The problem then isn’t so much linguistic as social: a shared first language makes children of both Polish and Pakistani ancestry British – it’s what can bring a smile of recognition on their faces when they bump into each other in, say, Paris. It doesn’t even matter that for the first few years of their lives they spoke something else. What matters is what they become, not what they used to be.
It’s important to realise that one’s native language doesn’t necessarily remain one’s first. I’ve observed numerous examples (including, at close quarters, my own) of people who grow up speaking one language and then relegate it to a lower status when English takes over. For grown-ups such a shift requires more effort and aptitude than for children. But neither will effect the shift unless the desire to do so is strong.
It’s this desire that’s aggressively discouraged in Britain by our ruling multiculti omnivores. It takes self-confidence for a society to declare unequivocally that it stands for certain things, and won’t be budged. No society can survive without believing, with what outsiders may regard as pigheaded obtuseness, that its ways aren’t just the best but the only ones possible. Differences ought to be respected, but such respect must not turn into a suicide pact.
This doesn’t presuppose intolerance of other cultures or religions. On the contrary, they should be welcomed, for as long as they don’t present a direct threat. A well-rounded culture can’t be monocentric, but a society has to be just that in order to persevere. It’s a big bonus for a British child, provided he reads anything at all, to be able to read Hafiz, Camões or Pushkin in the original. But he won’t be a British child if his response to Shakespeare is less immediate and intimate. And nor will our society remain British if the number of such children goes beyond a certain critical mass.

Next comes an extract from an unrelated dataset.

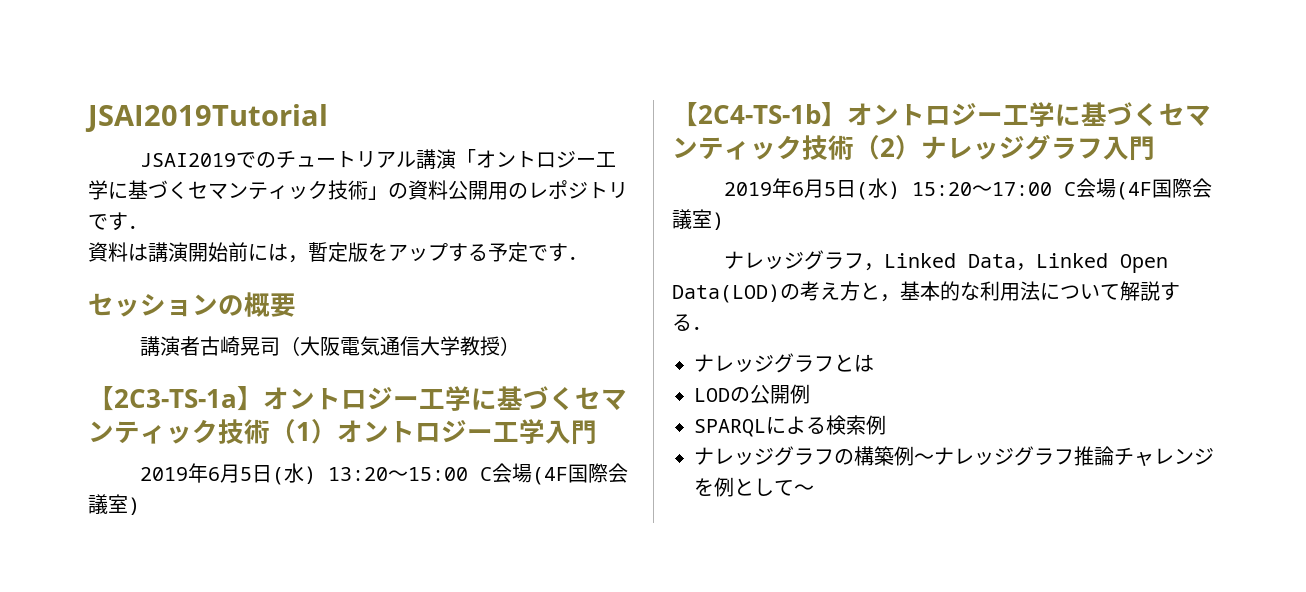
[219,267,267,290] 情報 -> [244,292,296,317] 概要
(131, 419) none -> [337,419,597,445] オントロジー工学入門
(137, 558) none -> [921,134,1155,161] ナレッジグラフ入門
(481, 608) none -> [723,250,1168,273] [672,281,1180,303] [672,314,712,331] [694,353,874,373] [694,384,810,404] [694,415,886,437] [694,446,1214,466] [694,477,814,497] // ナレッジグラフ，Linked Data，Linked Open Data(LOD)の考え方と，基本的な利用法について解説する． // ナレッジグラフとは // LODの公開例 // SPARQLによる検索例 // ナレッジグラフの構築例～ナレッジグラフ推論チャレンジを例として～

Alas, the requisite self-belief, a sine qua non of survival, is now in short supply. Yet history provides ample proof that when this belief is eroded, societies crumble and civilisations disappear. No one has understood this better than R.G. Collingwood, one of Britain’s finest minds:
‘Civilisations sometimes perish because they are forcibly broken up by the armed attack of enemies without or revolutionaries within; but never from this cause alone. Such attacks never succeed unless the thing that is attacked is weakened by doubt as to whether the end which it sets before itself, the form of life which it tries to realise, is worth achieving. On the other hand, this doubt is quite capable of destroying a civilisation without any help whatever. If the people who share a civilisation are no longer on the whole convinced that the form of life which it tries to realise is worth realising, nothing can save it.’
The Babel being inflicted upon Britain is therefore not the disease; it’s a symptom. And symptoms are the most reliable diagnostic tool – they tell us that something is wrong. Doctors don’t ignore such telltale signs. Too bad our ‘educators’ do.